Almost half of pastors have positive attitude to euthanasia
Around half of Lutheran ministers in Finland have a positive attitude towards euthanasia – a stark contrast to the official position of the church which forbids assisted suicide. That’s the findings of a new research project carried out by the University of Eastern Finland and released on Wednesday morning. It finds that about half of those who responded said they had a positive attitude towards it, while 20% said they’d be in favour if it was offered in the Finnish healthcare system. “I was very surprised because the church says no to euthanasia, and all the main religions do” says researcher Miia Kontro. “I knew that something like 50% of Lutheran pastors for example are okay with gay marriage, but I was still surprised that the same amount would accept euthanasia” she adds.

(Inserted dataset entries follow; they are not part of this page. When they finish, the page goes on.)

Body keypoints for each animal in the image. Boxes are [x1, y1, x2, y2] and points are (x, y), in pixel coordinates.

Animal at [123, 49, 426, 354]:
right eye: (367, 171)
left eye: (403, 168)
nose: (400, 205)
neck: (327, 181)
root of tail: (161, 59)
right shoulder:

But there were varying attitudes among ministers about how long in advance someone should be allowed to end their life, with many Lutheran pastors preferring to wait for a religious miracle to heal the terminally ill patient. Read more at our original story here.
Parliament holds vote of confidence in government, Haavisto
Members of Parliament will vote in a no-confidence measure in the government today. It’s been brought by opposition parties who complain about the government’s handling of what to do with Isis-linked Finnish women and their children at the al-Hol refugee camp. The issue was debated in parliament already on Tuesday, and opposition parties have also said that Foreign Minister Pekka Haavisto (Green) also does not enjoy the trust of parliament. The government has the numbers to survive today’s vote when the plenary session gets started at 10:00.

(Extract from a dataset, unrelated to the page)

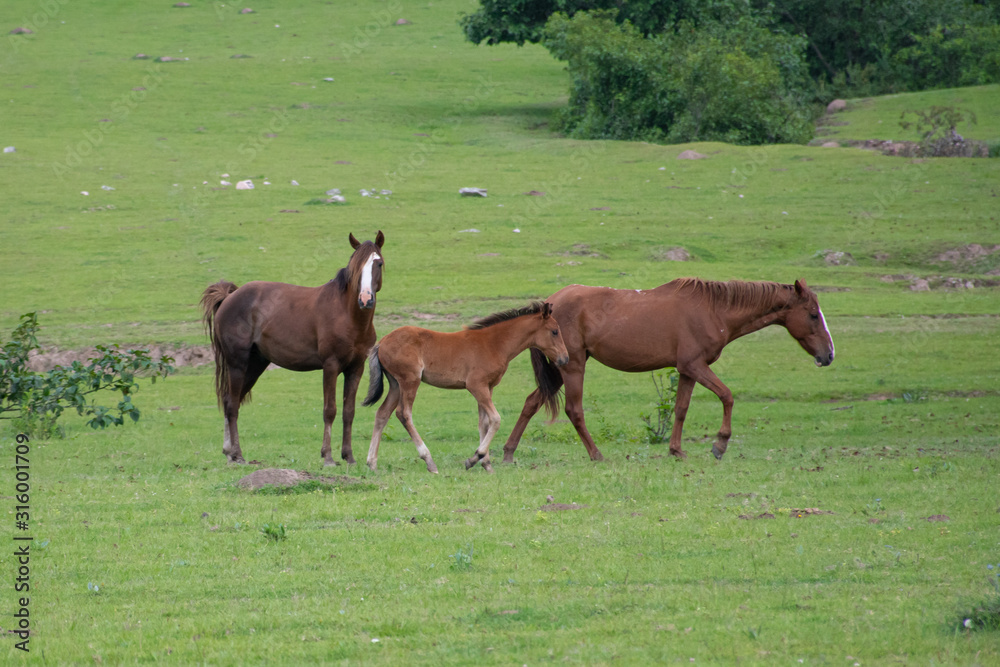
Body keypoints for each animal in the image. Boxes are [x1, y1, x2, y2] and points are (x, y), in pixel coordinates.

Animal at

Foreigners trust Finnish people, police and the president
Foreigners in Finland say they rely on Finnish people more than compatriots from their homeland; have a strong confidence in the police, the justice system, the education and the health care system. That’s some of the key findings in a new study carried out among Russian, Estonian, Somali, Arabic and English-speakers living in Finland and supported by the cities of Helsinki, Espoo and Vantaa as well as the Ministry of Justice. Among all language groups President Sauli Niinistö is more trusted than Parliament or the Government. Politicians and political parties are less trusted still.

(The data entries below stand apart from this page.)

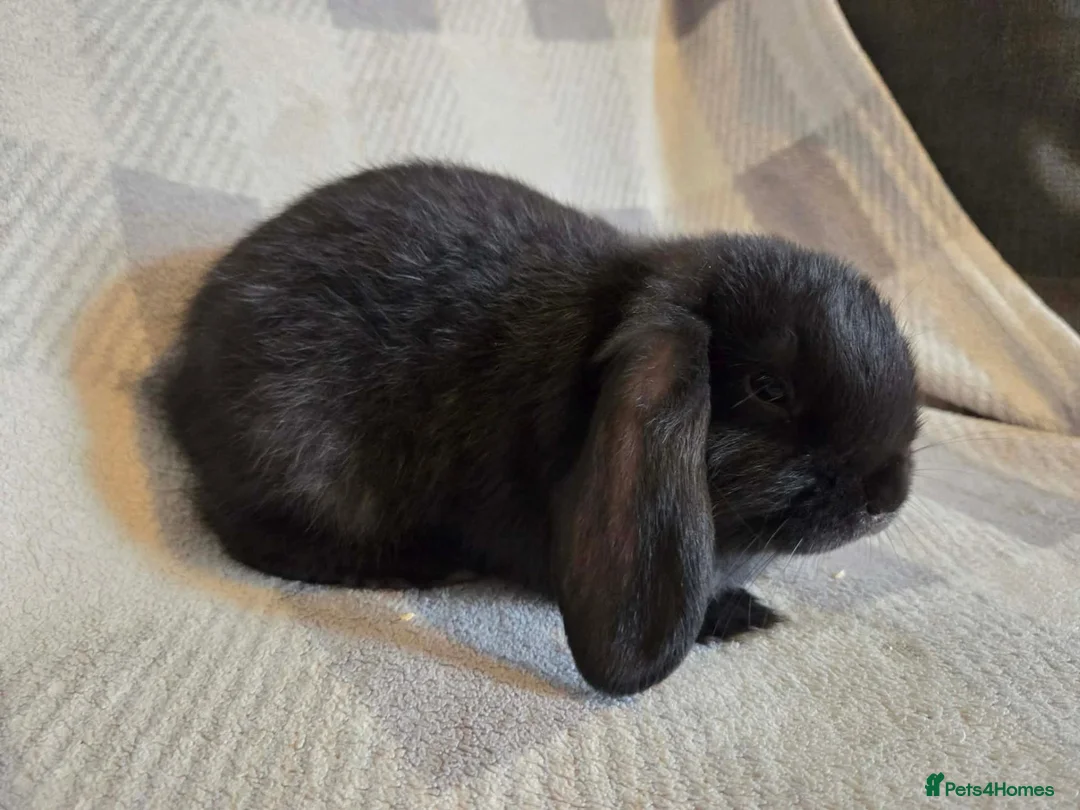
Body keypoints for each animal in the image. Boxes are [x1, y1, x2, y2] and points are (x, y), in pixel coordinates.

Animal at [160, 162, 918, 696]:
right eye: (768, 388)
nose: (887, 498)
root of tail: (183, 370)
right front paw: (737, 617)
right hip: (301, 458)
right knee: (250, 535)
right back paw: (419, 565)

Swedish military chief visits Finland
The Commander of Sweden’s Armed Forces is visiting Finland today. The working visit by General Micael Bydén is being hosted by his Finnish opposite number General Timo Kivinen. The main item on the agenda for the visit is defence cooperation, which has been deepening between the Nordic neighbours over the last several years.
HS poll: Majority think Antti Rinne’s resignation was justified
The majority of people – 78% – who responded to a Helsingin Sanomat survey believe that the resignation of Antti Rinne (SDP) as prime minister was justified. Just 14% felt that his departure was not justified. According to the newspaper more than half of those people who identified themselves as SDP voters also felt that Rinne went at the right time in early December, after losing the confidence of other government parties, in particular the Centre Party. The survey was carried out by Kantar TNS and 503 people were questionned. The margin of error is higher than normal due to the relatively small number of people involved, at 4.5% percentage points in either direction.
Wednesday morning weather
There’s storm and heavy snow warnings in place from the Finnish Meteorological Institute on Wednesday. A deepening low pressure arrives in the south and moves east as the day goes on, bringing with it high winds to southern and south west coastal areas. Winds up to 23 metres per second are expected, and Eckerö Line has canceled two ferry crossings between Helsinki and Tallinn today due to the storm and rough seas. Meanwhile in central parts of the country snowfall intensifies and brings worsening road conditions later today.